The median or mid-point incomes of the richest one-fifth of pensioners grew by nearly 40 per cent during the 1980s, while those of the poorest one-fifth increased only 5 per cent. By the end of the decade, the former enjoyed incomes almost three times larger than those of the latter, compared to two-and-a-half times in 1979.

The study, published by the Joseph Rowntree Foundation, summarises a new analysis of General Household and Family Expenditure survey data for 1979-89 and 1991. Ruth Hancock and Peter Weir, of the Age Concern Institute of Gerontology, King's College, London, found one of the main causes of the widening income gap was the gulf between those who retire on occupational pensions and those on state pensions.

The after-tax incomes for occupational pensioners moved ahead rapidly in the 1980s in real terms compared with the incomes of non- occupational pensioners. In 1979, there was a 13 per cent difference between their median income levels but by 1989 the gap had grown to 50 per cent. Between 1979 and 1991 net income levels actually fell by 6 per cent, after allowing for inflation, among pensioners who had no occupational pension.

Although a growing proportion of those reaching retirement had some occupational pension - 60 per cent in 1991 compared to 55 per cent in 1989, about 40 per cent of men and women of pensionable age in 1991 had no such income with which to supplement their state pension.

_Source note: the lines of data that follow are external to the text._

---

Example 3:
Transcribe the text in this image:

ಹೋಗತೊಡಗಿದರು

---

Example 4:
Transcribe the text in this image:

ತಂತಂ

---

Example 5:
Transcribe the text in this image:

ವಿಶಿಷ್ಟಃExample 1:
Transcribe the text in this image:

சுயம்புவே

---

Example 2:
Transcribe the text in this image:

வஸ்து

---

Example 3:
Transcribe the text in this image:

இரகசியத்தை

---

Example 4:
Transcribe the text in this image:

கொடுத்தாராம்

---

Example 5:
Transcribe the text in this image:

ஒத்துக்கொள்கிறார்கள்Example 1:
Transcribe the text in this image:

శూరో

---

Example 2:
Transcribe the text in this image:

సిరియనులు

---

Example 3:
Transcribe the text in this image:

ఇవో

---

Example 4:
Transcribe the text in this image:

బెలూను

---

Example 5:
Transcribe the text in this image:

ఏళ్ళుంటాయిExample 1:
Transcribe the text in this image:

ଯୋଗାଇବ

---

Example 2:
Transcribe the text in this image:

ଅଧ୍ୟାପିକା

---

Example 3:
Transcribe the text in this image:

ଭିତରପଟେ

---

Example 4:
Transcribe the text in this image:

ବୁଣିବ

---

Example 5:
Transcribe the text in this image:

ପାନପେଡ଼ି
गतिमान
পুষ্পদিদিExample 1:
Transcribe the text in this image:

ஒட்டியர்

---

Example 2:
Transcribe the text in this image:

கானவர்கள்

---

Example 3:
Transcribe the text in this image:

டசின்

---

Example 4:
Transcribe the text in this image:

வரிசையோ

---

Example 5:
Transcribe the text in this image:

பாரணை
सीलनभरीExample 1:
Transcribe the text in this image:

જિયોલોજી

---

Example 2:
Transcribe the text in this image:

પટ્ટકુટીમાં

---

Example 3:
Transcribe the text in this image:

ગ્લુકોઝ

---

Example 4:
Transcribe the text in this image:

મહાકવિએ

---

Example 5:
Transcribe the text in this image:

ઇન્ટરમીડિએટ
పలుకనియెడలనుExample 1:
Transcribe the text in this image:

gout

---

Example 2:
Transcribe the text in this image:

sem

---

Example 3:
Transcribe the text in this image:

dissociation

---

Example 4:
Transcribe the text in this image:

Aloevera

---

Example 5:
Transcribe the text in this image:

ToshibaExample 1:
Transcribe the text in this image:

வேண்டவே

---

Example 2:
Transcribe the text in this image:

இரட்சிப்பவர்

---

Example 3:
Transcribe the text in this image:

However, receipt of an occupational pension does not guarantee a high income. Some occupational pensioners have low incomes while some without occupational pensions have relatively high incomes. Occupational pensioners with incomes below pounds 60 per week tended to have small occupational pensions (on average pounds 5 per week), small savings incomes (averaging 70p per week) and were unlikely to be living with younger people.

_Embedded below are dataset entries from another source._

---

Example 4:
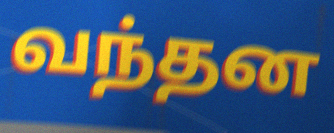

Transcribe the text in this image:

வந்தன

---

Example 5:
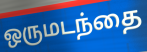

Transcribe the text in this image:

ஒருமடந்தை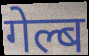
गेल्ब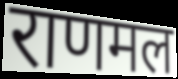
राणमल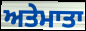
ਅਤੇਮਾਤਾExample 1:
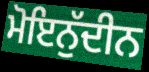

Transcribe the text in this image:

ਮੋਇਨੁੱਦੀਨ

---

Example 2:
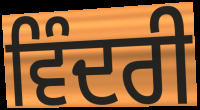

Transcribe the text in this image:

ਵਿੰਦਰੀ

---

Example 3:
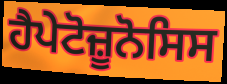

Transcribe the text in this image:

ਹੈਪੇਟੋਜ਼ੂਨੋਸਿਸ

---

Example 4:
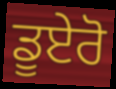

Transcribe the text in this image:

ਡੂਏਰੋ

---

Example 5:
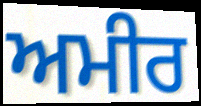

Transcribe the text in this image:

ਅਮੀਰ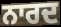
ਨਾਰਦ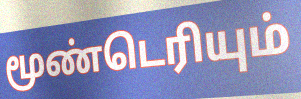
மூண்டெரியும்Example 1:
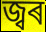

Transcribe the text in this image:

জ্বৰ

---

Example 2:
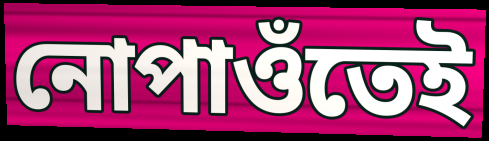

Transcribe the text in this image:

নোপাওঁতেই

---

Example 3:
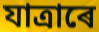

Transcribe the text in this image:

যাত্ৰাৰে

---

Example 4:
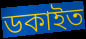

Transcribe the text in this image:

ডকাইত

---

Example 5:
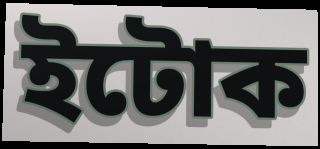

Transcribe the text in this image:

ইটোকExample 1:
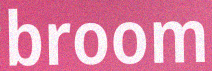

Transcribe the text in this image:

broom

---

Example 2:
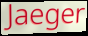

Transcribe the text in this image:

Jaeger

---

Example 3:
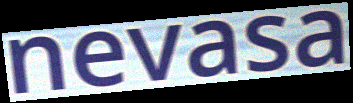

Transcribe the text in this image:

nevasa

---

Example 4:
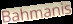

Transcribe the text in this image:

Bahmanis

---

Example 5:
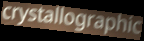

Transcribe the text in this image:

crystallographic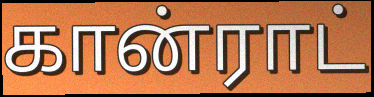
கான்ராட்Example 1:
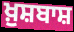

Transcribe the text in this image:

ਖ਼ੁਸ਼ਬਾਸ਼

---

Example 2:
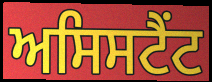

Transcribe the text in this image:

ਅਸਿਸਟੈਂਟ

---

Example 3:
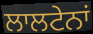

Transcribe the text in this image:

ਲਾਲਟੇਨਾਂ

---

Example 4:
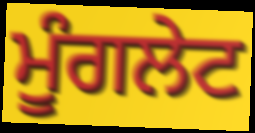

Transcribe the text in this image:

ਮੂੰਗਲੇਟ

In contrast, non-occupational pensioners with incomes greater than pounds 100 were usually living with younger people whose earnings boosted household income; they also had higher than average income from savings.

The Financial Well-being of Elderly People, Social Policy Findings 57; The Homestead, 40 Water End, York YO3 6LP; free.

More Ways than Means: a Guide to Pensioners' Incomes in Great Britain during the 1980s; Ruth Hancock and Peter Weir; Age Concern Institute of Gerontology, King's College, London; pounds 7.